Beijing pledged $10 billion "preferential" loans to Africa in 2009, but Zhong Manying, an official at the Ministry of Commerce, said that was not enough.
"In view of Africa's demand for funds, the $10 billion is too limited," Zhong told a news briefing.
A recent World Bank study showed that Africa needs $93 billion in annual infrastructure spending, with at least $45 billion relying on external financing.
Zhong shrugged off talk that increased Chinese loans may actually worsen debt problems.
"What is the most important thing for Africa?

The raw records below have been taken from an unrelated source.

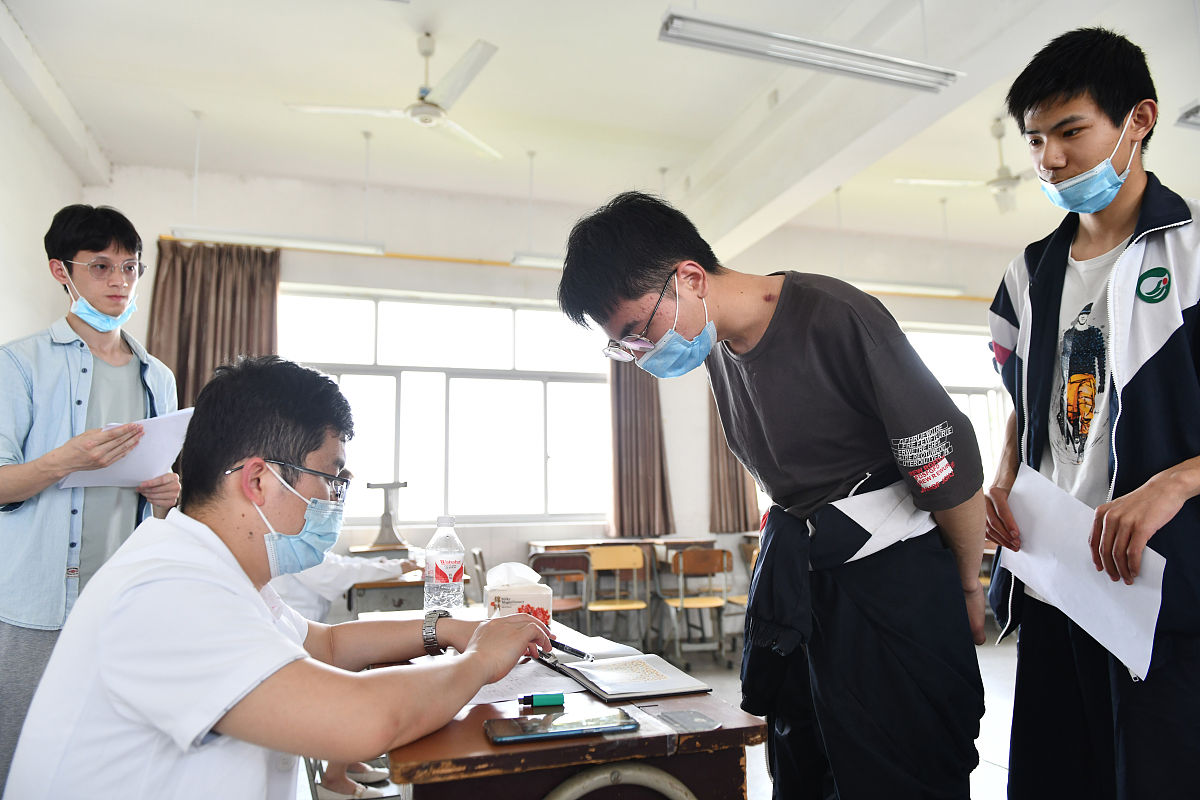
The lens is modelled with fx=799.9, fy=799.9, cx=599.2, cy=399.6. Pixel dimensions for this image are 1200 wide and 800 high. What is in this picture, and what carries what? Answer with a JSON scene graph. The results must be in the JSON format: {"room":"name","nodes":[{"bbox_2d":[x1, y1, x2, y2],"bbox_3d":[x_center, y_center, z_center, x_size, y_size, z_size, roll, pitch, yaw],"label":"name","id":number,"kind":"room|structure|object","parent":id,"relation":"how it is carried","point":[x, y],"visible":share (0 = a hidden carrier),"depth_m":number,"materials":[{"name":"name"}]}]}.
{"room":"classroom","nodes":[
{"label":"classroom","id":0,"kind":"room"},
{"bbox_2d":[0,63,86,347],"bbox_3d":[-2.778,-0.494,2.339,0.224,3.496,6.940,2,-7,-17],"label":"left wall","id":1,"kind":"structure","parent":0,"point":[5,337],"depth_m":4.87,"materials":[{"name":"white paint"}]},
{"bbox_2d":[83,162,1028,625],"bbox_3d":[0.678,0.148,7.266,8.618,3.779,0.249,2,-7,-17],"label":"back wall","id":2,"kind":"structure","parent":0,"point":[367,281],"depth_m":6.80,"materials":[{"name":"white paint"}]},
{"bbox_2d":[145,239,280,410],"bbox_3d":[-2.947,0.005,6.049,0.903,2.476,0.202,2,-7,-17],"label":"curtain","id":3,"kind":"object","parent":2,"relation":"attached to","point":[217,290],"visible":0.43,"depth_m":6.13,"materials":[{"name":"brown fabric"}]},
{"bbox_2d":[280,290,611,524],"bbox_3d":[-1.258,0.101,6.794,2.741,1.902,0.165,2,-7,-17],"label":"window","id":4,"kind":"structure","parent":2,"relation":"in","point":[402,469],"depth_m":6.80,"materials":[{"name":"glass"}]},
{"bbox_2d":[608,359,674,538],"bbox_3d":[0.327,0.094,6.797,0.571,2.220,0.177,2,-7,-17],"label":"curtain","id":5,"kind":"object","parent":2,"relation":"attached to","point":[621,493],"visible":0.64,"depth_m":6.75,"materials":[{"name":"brown fabric"}]},
{"bbox_2d":[707,393,758,533],"bbox_3d":[1.171,0.070,7.158,0.585,2.261,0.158,2,-7,-17],"label":"curtain","id":6,"kind":"object","parent":2,"relation":"attached to","point":[736,469],"visible":0.34,"depth_m":7.06,"materials":[{"name":"fabric"}]},
{"bbox_2d":[903,324,1005,481],"bbox_3d":[3.373,0.199,8.056,1.977,1.847,0.165,2,-7,-17],"label":"window","id":7,"kind":"structure","parent":2,"relation":"in","point":[973,395],"depth_m":8.19,"materials":[{"name":"white glass"}]},
{"bbox_2d":[2,0,1199,265],"bbox_3d":[1.064,-2.179,4.014,8.949,0.145,7.434,2,-7,-17],"label":"ceiling","id":8,"kind":"structure","parent":0,"point":[668,157],"depth_m":5.24,"materials":[{"name":"white paint"}]},
{"bbox_2d":[166,225,384,254],"bbox_3d":[-2.300,-1.220,5.775,1.398,0.217,0.126,2,-7,-17],"label":"fluorescent light","id":9,"kind":"object","parent":8,"relation":"hanging from","point":[334,246],"visible":0.96,"depth_m":5.71,"materials":[{"name":"white"}]},
{"bbox_2d":[286,31,505,164],"bbox_3d":[-0.999,-1.750,4.414,1.154,0.502,1.140,-7,-9,40],"label":"ceiling fan","id":10,"kind":"object","parent":8,"relation":"hanging from","point":[428,52],"visible":0.98,"depth_m":4.35,"materials":[{"name":"white metal"}]},
{"bbox_2d":[509,252,565,268],"bbox_3d":[0.091,-1.107,6.324,1.594,0.218,0.140,2,-7,-17],"label":"fluorescent light","id":11,"kind":"object","parent":8,"relation":"hanging from","point":[524,260],"visible":0.45,"depth_m":6.08,"materials":[{"name":"white"}]},
{"bbox_2d":[658,7,961,93],"bbox_3d":[0.961,-1.777,3.607,1.415,0.572,0.185,2,-7,-17],"label":"fluorescent light","id":12,"kind":"object","parent":8,"relation":"hanging from","point":[830,47],"visible":0.99,"depth_m":3.52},
{"bbox_2d":[849,277,962,297],"bbox_3d":[2.564,-1.059,7.243,1.609,0.148,0.137,2,-7,-17],"label":"fluorescent light","id":13,"kind":"object","parent":8,"relation":"hanging from","point":[926,290],"visible":0.65,"depth_m":7.23,"materials":[{"name":"white"}]},
{"bbox_2d":[895,119,1028,213],"bbox_3d":[2.780,-1.648,5.585,1.152,0.555,1.153,2,-7,-17],"label":"ceiling fan","id":14,"kind":"object","parent":8,"relation":"hanging from","point":[1003,178],"visible":0.79,"depth_m":5.55,"materials":[{"name":"white metal"}]},
{"bbox_2d":[1175,101,1199,129],"bbox_3d":[3.351,-1.657,4.147,0.579,0.386,0.366,2,-7,-17],"label":"ceiling light","id":15,"kind":"object","parent":8,"relation":"hanging from","point":[1191,113],"visible":1,"depth_m":4.17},
{"bbox_2d":[297,620,1025,799],"bbox_3d":[0.980,1.546,3.034,7.628,0.124,6.517,2,-7,-17],"label":"floor","id":16,"kind":"structure","parent":0,"point":[989,773],"depth_m":4.37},
{"bbox_2d":[0,203,182,795],"bbox_3d":[-1.623,0.411,2.424,0.536,1.959,0.584,2,-7,-17],"label":"man","id":17,"kind":"object","parent":16,"relation":"on","point":[127,346],"visible":0.8,"depth_m":2.32},
{"bbox_2d":[60,408,193,489],"bbox_3d":[-1.406,0.171,2.404,0.313,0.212,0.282,-4,-8,24],"label":"paper","id":18,"kind":"object","parent":17,"relation":"in","point":[130,462],"visible":0.54,"depth_m":2.37,"materials":[{"name":"white paper"}]},
{"bbox_2d":[1,357,561,799],"bbox_3d":[-0.489,0.551,1.417,0.664,1.173,1.026,-2,-7,10],"label":"man","id":19,"kind":"object","parent":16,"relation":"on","point":[214,719],"visible":0.98,"depth_m":1.19},
{"bbox_2d":[540,636,594,661],"bbox_3d":[-0.085,0.519,1.677,0.188,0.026,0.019,-5,-8,35],"label":"pen","id":20,"kind":"object","parent":19,"relation":"in","point":[562,647],"visible":0.81,"depth_m":1.65,"materials":[{"name":"black metal"}]},
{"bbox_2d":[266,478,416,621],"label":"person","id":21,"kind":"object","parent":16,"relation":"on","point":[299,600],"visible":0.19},
{"bbox_2d":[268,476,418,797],"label":"person","id":22,"kind":"object","parent":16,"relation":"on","point":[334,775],"visible":0.14,"depth_m":3.18},
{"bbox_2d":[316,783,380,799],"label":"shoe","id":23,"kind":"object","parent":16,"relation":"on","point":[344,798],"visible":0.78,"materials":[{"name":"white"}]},
{"bbox_2d":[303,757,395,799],"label":"chair","id":24,"kind":"object","parent":16,"relation":"on","point":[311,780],"visible":0.3,"depth_m":2.68,"materials":[{"name":"white"}]},
{"bbox_2d":[344,565,473,618],"bbox_3d":[-1.036,1.281,4.239,0.594,0.712,0.803,2,-7,-17],"label":"desk","id":25,"kind":"object","parent":16,"relation":"on","point":[381,586],"visible":0.31,"depth_m":3.92,"materials":[{"name":"brown wood"}]},
{"bbox_2d":[366,479,407,549],"bbox_3d":[-1.476,0.789,5.588,0.312,0.480,0.307,2,-7,-17],"label":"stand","id":26,"kind":"object","parent":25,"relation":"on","point":[383,521],"visible":0.95,"depth_m":5.55,"materials":[{"name":"metal"}]},
{"bbox_2d":[352,608,764,799],"bbox_3d":[-0.215,0.934,1.748,0.589,0.729,1.311,2,-7,-17],"label":"desk","id":27,"kind":"object","parent":16,"relation":"on","point":[482,742],"visible":0.67,"depth_m":1.25,"materials":[{"name":"brown wood"}]},
{"bbox_2d":[423,515,463,614],"bbox_3d":[-0.418,0.458,2.161,0.097,0.287,0.090,2,-7,-17],"label":"water bottle","id":28,"kind":"object","parent":27,"relation":"on","point":[445,567],"visible":0.98,"depth_m":2.13,"materials":[{"name":"clear plastic"}]},
{"bbox_2d":[484,561,554,623],"bbox_3d":[-0.219,0.518,2.121,0.144,0.172,0.170,2,-7,-17],"label":"tissue box","id":29,"kind":"object","parent":27,"relation":"on","point":[531,593],"visible":0.79,"depth_m":2.07,"materials":[{"name":"white cardboard"}]},
{"bbox_2d":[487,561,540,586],"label":"tissue","id":30,"kind":"object","parent":29,"relation":"in","point":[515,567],"visible":0.96,"depth_m":2.17,"materials":[{"name":"white paper"}]},
{"bbox_2d":[473,659,576,705],"bbox_3d":[-0.200,0.542,1.550,0.261,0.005,0.281,2,-7,-17],"label":"paper sheet","id":31,"kind":"object","parent":27,"relation":"on","point":[491,689],"visible":0.49,"depth_m":1.52,"materials":[{"name":"white paper"}]},
{"bbox_2d":[518,693,565,707],"bbox_3d":[-0.098,0.515,1.367,0.085,0.019,0.018,2,-7,-17],"label":"highlighter","id":32,"kind":"object","parent":27,"relation":"on","point":[560,698],"visible":0.98,"depth_m":1.36,"materials":[{"name":"green plastic"}]},
{"bbox_2d":[484,708,637,743],"bbox_3d":[-0.061,0.501,1.238,0.214,0.010,0.114,2,-7,-17],"label":"smartphone","id":33,"kind":"object","parent":27,"relation":"on","point":[506,735],"visible":0.99,"depth_m":1.21,"materials":[{"name":"black glass"}]},
{"bbox_2d":[538,641,712,702],"bbox_3d":[0.036,0.537,1.616,0.235,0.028,0.358,2,-7,-17],"label":"open notebook","id":34,"kind":"object","parent":27,"relation":"on","point":[644,672],"visible":0.96,"depth_m":1.54,"materials":[{"name":"white paper"}]},
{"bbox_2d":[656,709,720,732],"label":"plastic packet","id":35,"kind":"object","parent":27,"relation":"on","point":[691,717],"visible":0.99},
{"bbox_2d":[529,551,590,627],"bbox_3d":[-0.302,1.456,5.479,0.429,0.770,0.454,2,-7,-17],"label":"chair","id":36,"kind":"object","parent":16,"relation":"on","point":[571,607],"visible":0.56,"depth_m":5.51,"materials":[{"name":"brown wood"}]},
{"bbox_2d":[586,543,650,648],"bbox_3d":[0.114,1.471,5.730,0.426,0.790,0.446,2,-7,-17],"label":"chair","id":37,"kind":"object","parent":16,"relation":"on","point":[618,563],"visible":0.9,"depth_m":5.89,"materials":[{"name":"brown wood"}]},
{"bbox_2d":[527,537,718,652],"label":"desk","id":38,"kind":"object","parent":16,"relation":"on","point":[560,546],"visible":0.46,"depth_m":6.03,"materials":[{"name":"brown wood"}]},
{"bbox_2d":[661,547,730,668],"bbox_3d":[0.690,1.476,5.645,0.420,0.783,0.455,2,-7,-17],"label":"wooden chair","id":39,"kind":"object","parent":16,"relation":"on","point":[703,602],"visible":0.95,"depth_m":5.67,"materials":[{"name":"brown wood"}]},
{"bbox_2d":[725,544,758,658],"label":"chair","id":40,"kind":"object","parent":16,"relation":"on","point":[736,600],"visible":0.27,"depth_m":5.88,"materials":[{"name":"brown wood"}]},
{"bbox_2d":[556,191,988,797],"bbox_3d":[0.363,0.425,1.626,0.611,1.638,0.692,2,-7,-17],"label":"man","id":41,"kind":"object","parent":16,"relation":"on","point":[661,264],"visible":0.99,"depth_m":1.47},
{"bbox_2d":[982,25,1199,799],"bbox_3d":[1.166,0.233,1.727,0.576,2.012,0.604,2,-7,-17],"label":"man","id":42,"kind":"object","parent":16,"relation":"on","point":[1182,327],"visible":0.99,"depth_m":1.68},
{"bbox_2d":[995,462,1166,678],"bbox_3d":[1.009,0.342,1.675,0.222,0.334,0.351,2,-7,-17],"label":"paper sheet","id":43,"kind":"object","parent":42,"relation":"in","point":[1151,551],"visible":0.7,"depth_m":1.64,"materials":[{"name":"white paper"}]}
]}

Survival and development," she said.
Chinese banks have already started to pour money into Africa.
Last month, Ghana said it had signed nearly $13 billion worth of loan deals with two Chinese state banks, namely China Development Bank and the China Exim Bank.
A Chinese loan deal to Democratic Republic of Congo was trimmed to $6 billion from $9 billion last year after the IMF raised concerns the contract, which used mineral reserves as a guarantee for infrastructure projects, would plunge the central African country deeper into debt.
 
Chinese investments in Africa hit $32.3 billion by August 2010, spurred by a cooperation model of "resources for projects and credit", the ministry said in a separate statement.
China's trade with Africa is expected to top $100 billion in 2010, from $91.1 billion in 2009, according to the ministry.
Chinese Commerce Minister Chen Deming said last month that China takes a different tack on extending aid to developing countries, eschewing tough terms demanded by Western donors.
"Some friends from Western countries ask me why China continues to give foreign assistance to some countries with bad human rights records or problematic political regimes," Chen said.
"I tell them that the social and cultural systems are different and the development path and political regimes are diversified and there is no one single way."